MATERIAL SUPPLIED ->
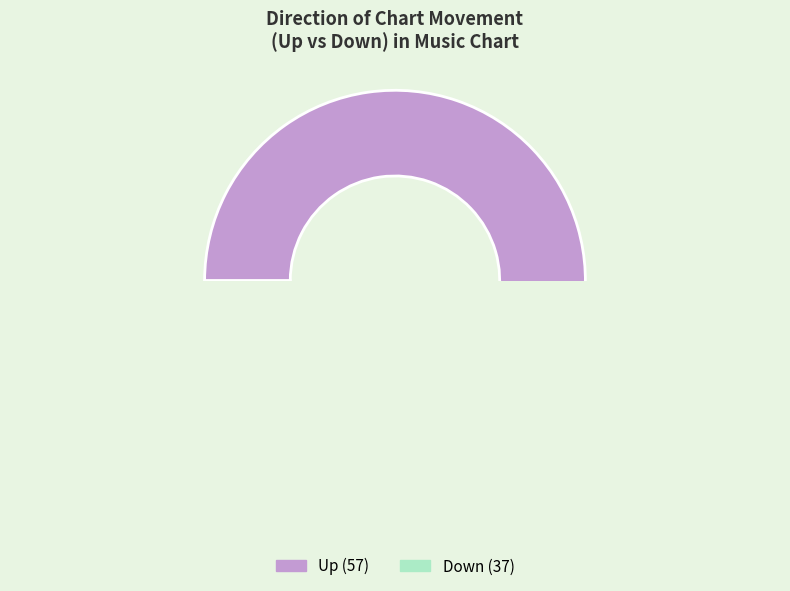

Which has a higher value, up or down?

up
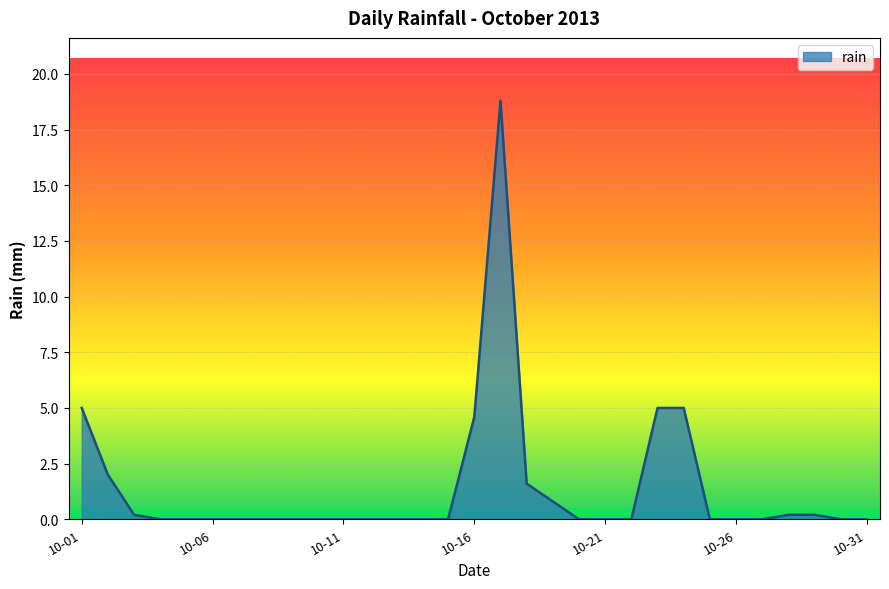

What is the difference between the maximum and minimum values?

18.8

TASK DIRECTIONS -> Render the text lines of the material above as a numbered list, skipping blank lines and omitting the chart pictures.

ANSWER TO THE PROBLEM ->
1. Which has a higher value, up or down?
2. up
3. What is the difference between the maximum and minimum values?
4. 18.8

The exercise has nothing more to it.